8 settembre 2006

FI e lo statuto dimenticato

Statuto di Forza Italia 1998. "Art. 1 - Finalità

Il Movimento Politico Forza Italia è una associazione di cittadini che si riconoscono negli ideali propri delle tradizioni democratiche liberali, cattolico liberali, laiche e riformiste europee. Essi ispirano la loro azione politica ai valori universali di libertà, giustizia e solidarietà concretamente operando a difesa del primato della persona in ogni sua espressione, per lo sviluppo di una moderna economia di mercato e per una corretta applicazione del principio di sussidiarietà."

Seguono le regole stabilite per dare al soggetto politico FI la forma organizzata del partito di cui oggi si parla come se non esistesse.

Basterebbe attenersi all'articolo 1 e gran parte del dibattito in atto a Gubbio sul futuro di FI potrebbe concentrarsi meglio sull'ordine del giorno che si sono dati gli organizzatori. Quell'articolo, con grande sollievo di quanti si sentono liberali, non promette il grande partito liberale di massa! In realtà i termini liberale e massa poco si sposano tra di loro e non trovare questo ossimoro presente nella costituzione degli Azzurri rende più credibile e attuabile il progetto riformatore nato nel 1994. In questi giorni ho letto molte proposte e consigli diretti a Forza Italia e al suo presidente, mi sarebbe piaciuto linkarne alcuni ma sono davvero troppi e mi è stato difficile scegliere tra tutti quanti.

Nel complesso posso dire che non sono tra quelli che rilancerebbero il partito liberale di massa, appunto, considerato che l'Italia non è l'Inghilterra e neppure gli Usa, dove la cultura protestante e l'assenza nella storia di partiti social-comunisti (quelli sì di massa) hanno determinato la nascita di una maggioranza liberale formata da individui educati alla responsabilità personale, alla competizione e alla meritocrazia. C'è chi invece ha affermato che la parola liberale dovrebbe essere espunta dal vocabolario del centrodestra (quindi da FI, immagino), come se ormai fosse stata logorata da chissà quale uso improprio.

Ma per fortuna rileggendo l'art.1 del su citato statuto, la parola è ben inserita e rappresenta la base sulla quale poggia l'articolato fondativo.
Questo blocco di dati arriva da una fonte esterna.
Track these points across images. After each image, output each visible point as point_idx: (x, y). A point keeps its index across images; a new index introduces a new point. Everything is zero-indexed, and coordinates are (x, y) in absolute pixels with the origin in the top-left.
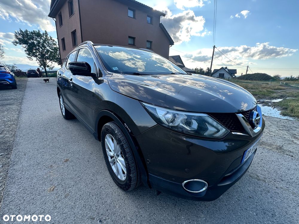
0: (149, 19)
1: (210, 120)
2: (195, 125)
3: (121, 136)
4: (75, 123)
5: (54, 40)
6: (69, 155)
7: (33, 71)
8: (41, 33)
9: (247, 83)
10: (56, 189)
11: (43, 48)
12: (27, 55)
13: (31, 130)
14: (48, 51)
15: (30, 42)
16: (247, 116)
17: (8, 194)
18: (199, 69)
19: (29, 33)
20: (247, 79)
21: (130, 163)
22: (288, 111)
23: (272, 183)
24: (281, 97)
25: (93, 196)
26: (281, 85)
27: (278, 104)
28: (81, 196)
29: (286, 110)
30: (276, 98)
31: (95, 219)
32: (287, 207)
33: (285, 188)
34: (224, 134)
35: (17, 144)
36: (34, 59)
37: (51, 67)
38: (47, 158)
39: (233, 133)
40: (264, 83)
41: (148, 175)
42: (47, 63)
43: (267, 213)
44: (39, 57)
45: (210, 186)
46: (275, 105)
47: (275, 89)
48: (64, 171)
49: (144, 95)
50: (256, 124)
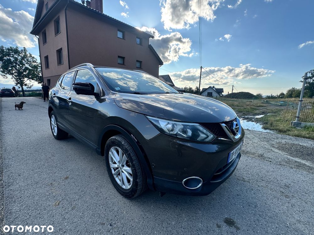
0: (138, 40)
1: (201, 128)
2: (190, 133)
3: (128, 146)
4: (67, 143)
5: (33, 58)
6: (68, 173)
7: (8, 90)
8: (20, 50)
9: (233, 101)
10: (61, 203)
11: (21, 66)
12: (1, 73)
13: (20, 152)
14: (27, 68)
15: (5, 58)
16: (229, 125)
17: (10, 213)
18: (188, 88)
19: (5, 49)
20: (233, 98)
21: (137, 169)
22: (268, 125)
23: (255, 183)
24: (263, 113)
25: (100, 206)
26: (262, 103)
27: (260, 120)
28: (88, 207)
29: (267, 125)
30: (258, 114)
31: (106, 224)
32: (266, 199)
33: (265, 186)
34: (212, 139)
35: (7, 166)
36: (10, 77)
37: (30, 85)
38: (45, 177)
39: (219, 138)
40: (248, 101)
41: (153, 178)
42: (24, 81)
43: (251, 205)
44: (15, 75)
45: (205, 182)
46: (257, 121)
47: (257, 107)
48: (66, 188)
49: (146, 110)
50: (236, 132)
E se si è liberali, come da dettato, lo si dovrebbe essere sia in economia che nei valori umani e civili, per cui poco convincenti sono coloro che si definiscono liberisti in economia e conservatori nei valori, peraltro sempre pochissimo condivisi in una società complessa, disomogenea e conflittuale come quella italiana.

Fortunatamente, come testimoniano gli ultimi risultati elettorali, non rischiamo di parafrasare Croce per dire: "Perchè non possiamo non dirci comunisti", nonostante cinquant'anni di egemonia culturale catto-comunista! Eppure i prodotti dell'egemonia di sinistra che occupano gli spazi nel tessuto sociale, non solo nelle istituzioni, sono illimitati. Solo tenendo la rotta liberale e liberista di cui alla lettera dello statuto del 1998, si potranno capovolgere le sorti di un Paese fossilizzato nel parassitismo burocratico e nell'assistenzialismo statalista.

In conclusione si potrebbe esortare FI a riconoscersi più nei Salmoni e meno nei baccalà, solo così. potremmo sperare in un'Italia davvero libera e democratica. Un Paese dove le idee liberali potrebbero davvero divenire patrimonio della maggioranza.